Jones currently has the Mustangs at a 5-4 record and on the verge of securing their first bowl appearance in 25 years.

“The kids are buying into what we are doing and playing hard, good things happen when you play hard,” Jones said. “I just believe in more than just X’s and O’s, everyone does that. It’s more about getting the mind set changed and culture of everything, not just in the locker room, but the school and traditions and everything else.”

The first season under Jones was marred with drama and controversy as he came in and laid down the law. He immediately suspended players – even stars – for grades and other behavior misconduct.

After players adjusted to the new system, the program appeared to begin to turn the corner.

“Coach Jones came in with a different philosophy and he is all about bringing the team together,” senior wide receiver Emmanuel Sanders said.

That chemistry is making the difference in producing wins by helping the game be more fun for players, Sanders said.

“How do you spell win? F-U-N. I’m having the time of my life right now,” Sanders said. “I’ve been going through so many things in my four years at this school with no winning seasons and we’re right on the edge. I’m happy with what Coach Jones is doing. We’re right around that corner.”

A major part of the turnaround this season has been improved play on defense. Last season the Mustangs allowed 479.5 yards per game, the worst in bowl subdivision. This season, the Mustangs are only giving up 377. 9 yards per game, a difference of over 100 yards.

“They’ve had a year in the system. Anytime you do the same things over and over you allow yourself a chance to get better,” Jones said. “We’ve gotten better athletes too. Better athletes make better coaches and we’ve got some young, true freshmen kids that are playing pretty well.”

Both the pass defense and tackling have improved from last season. The Mustangs have nearly doubled their interception total from last year with 15, compared to eight in 2008. They are also wrapping up their opponents better with 50 tackles for a loss of yards through nine games this season. Last season, SMU had just 48 tackles for loss of yardage last year.

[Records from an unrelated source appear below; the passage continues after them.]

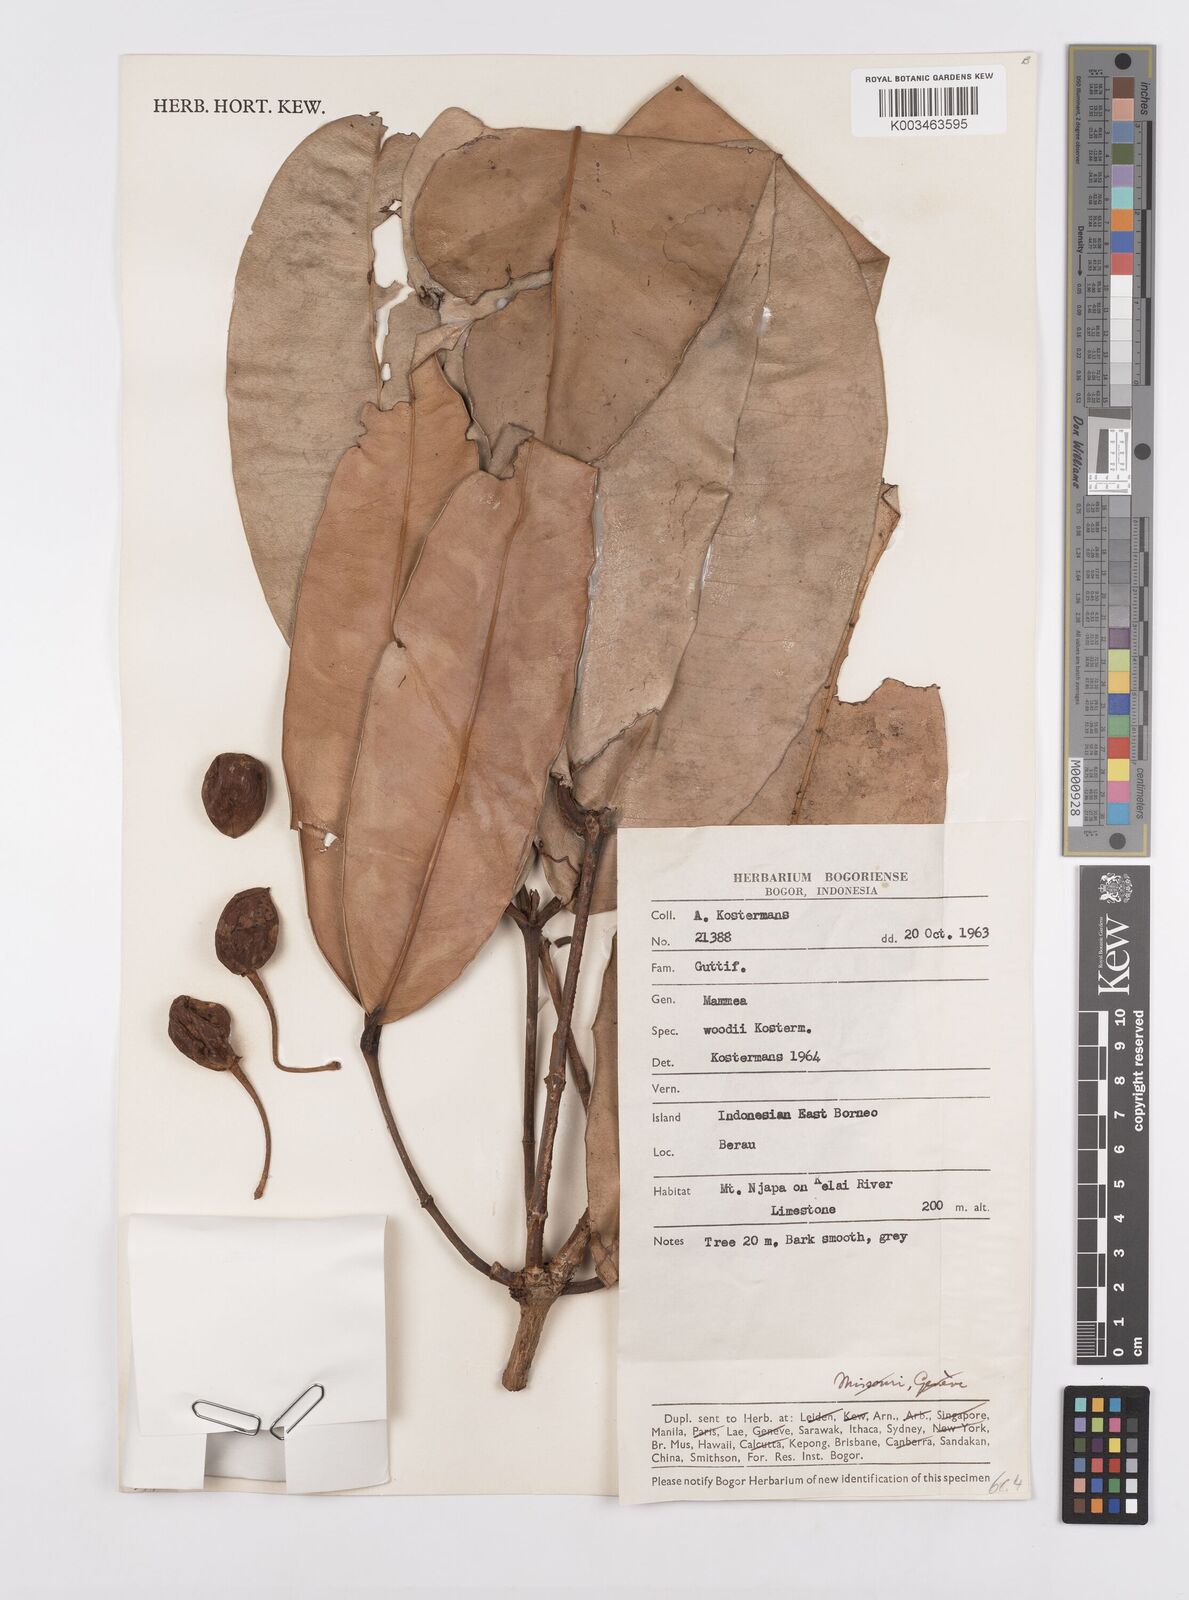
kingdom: Plantae
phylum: Tracheophyta
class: Magnoliopsida
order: Malpighiales
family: Calophyllaceae
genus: Mammea
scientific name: Mammea woodii
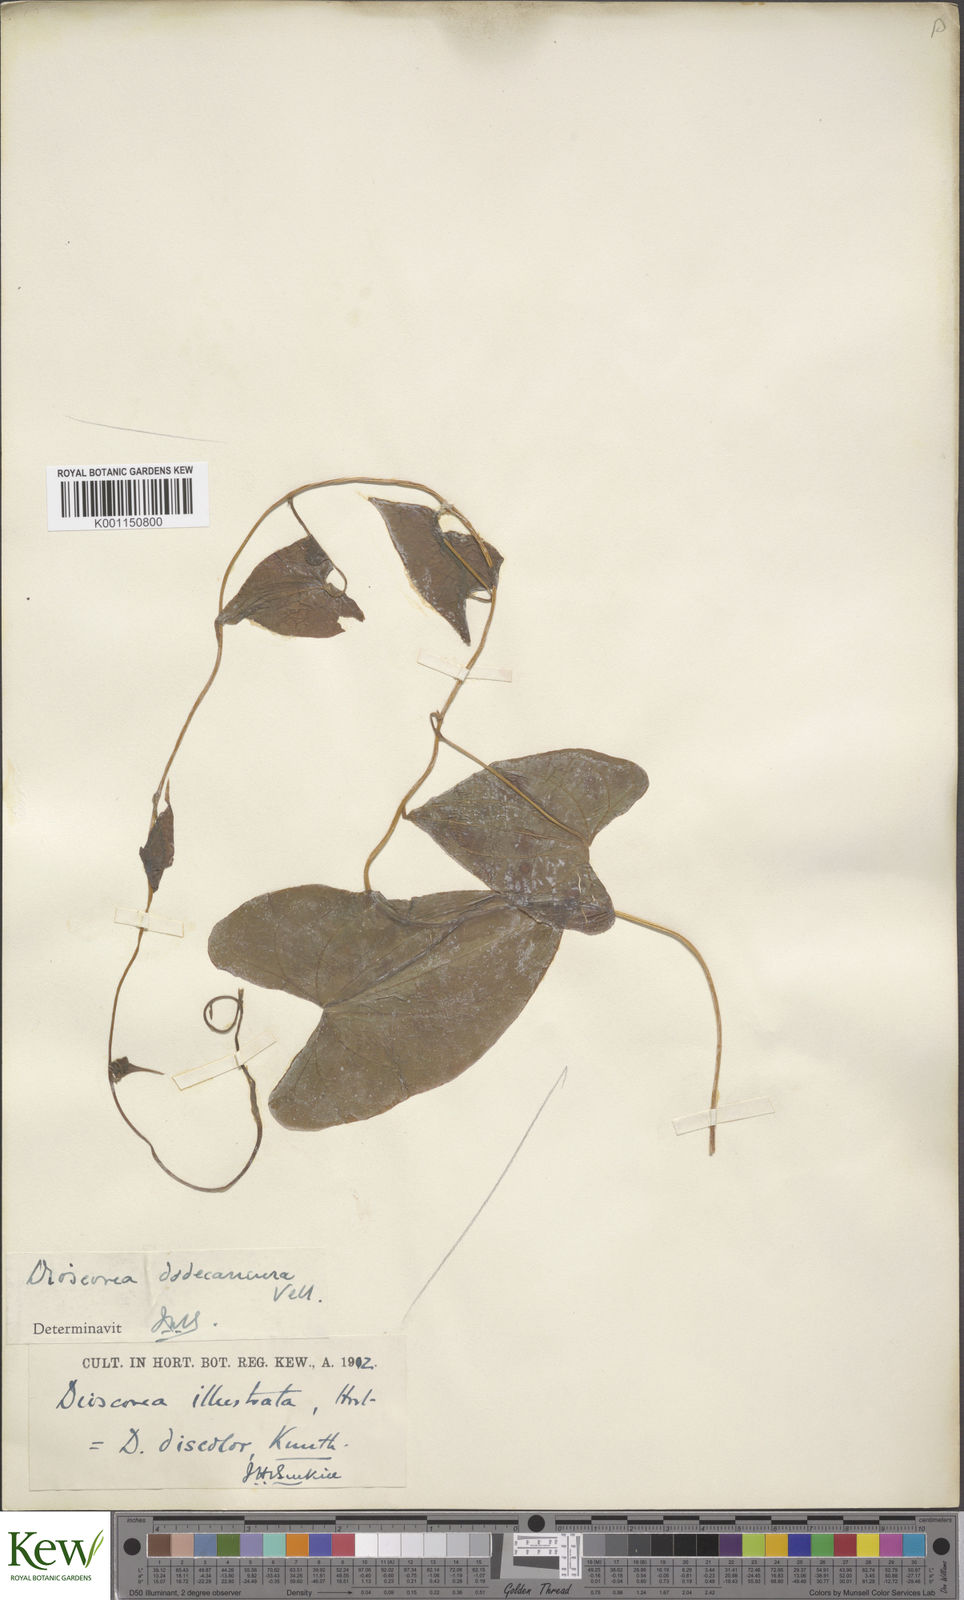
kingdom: Plantae
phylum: Tracheophyta
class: Liliopsida
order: Dioscoreales
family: Dioscoreaceae
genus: Dioscorea
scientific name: Dioscorea dodecaneura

“The two biggest differences between this season and last season is our defensive scheme and the players understanding of the defense,” Senior linebacker Chase Kennemer said. “The coaches have also had time to teach the players the schemes of the defense. Guys are not making as many mental mistakes, so they are in the right positions to make plays.”

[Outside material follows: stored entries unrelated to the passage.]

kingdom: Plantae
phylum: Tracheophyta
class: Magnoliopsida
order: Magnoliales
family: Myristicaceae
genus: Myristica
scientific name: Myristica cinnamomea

Special teams has also contributed significantly to the Mustangs’ success this season. In two games the special teams unit, led by freshman Margus Hunt, has blocked field goals that have been returned for touchdowns that eventually became difference makers in the game.

Jones said the mantra of blocking kicks has become the norm with a lot of the players on special teams.

“That kick Sterling Moore blocked that happened because we’ve been blocking kicks. It’s a different attitude now, the kids almost expect to do it now,” Jones said. “They play with a different walk and a different step.”

Possibly the biggest factor to the turn around is what winning games is doing to the psyche of the team.

“There is more excitement on campus, everyone is talking about it,” senior center Mitch Enright said. “It is just more fun and exciting to be playing for something more than trying to win more than one game each season.”

Now with bowl eligibility within reach this Saturday at UTEP, the team has all the more motivation to continue their current two-game win streak.

“One of the things I’ve noticed the most are my professors,” Kennemer said. “You hear in class ‘Oh, the football team got killed again.’ I used to hear that all the time and I would just get real quiet but this year people are like, ‘Hey, the football team is winning. Who’s going to the game this week?’ Obviously students are fired up.”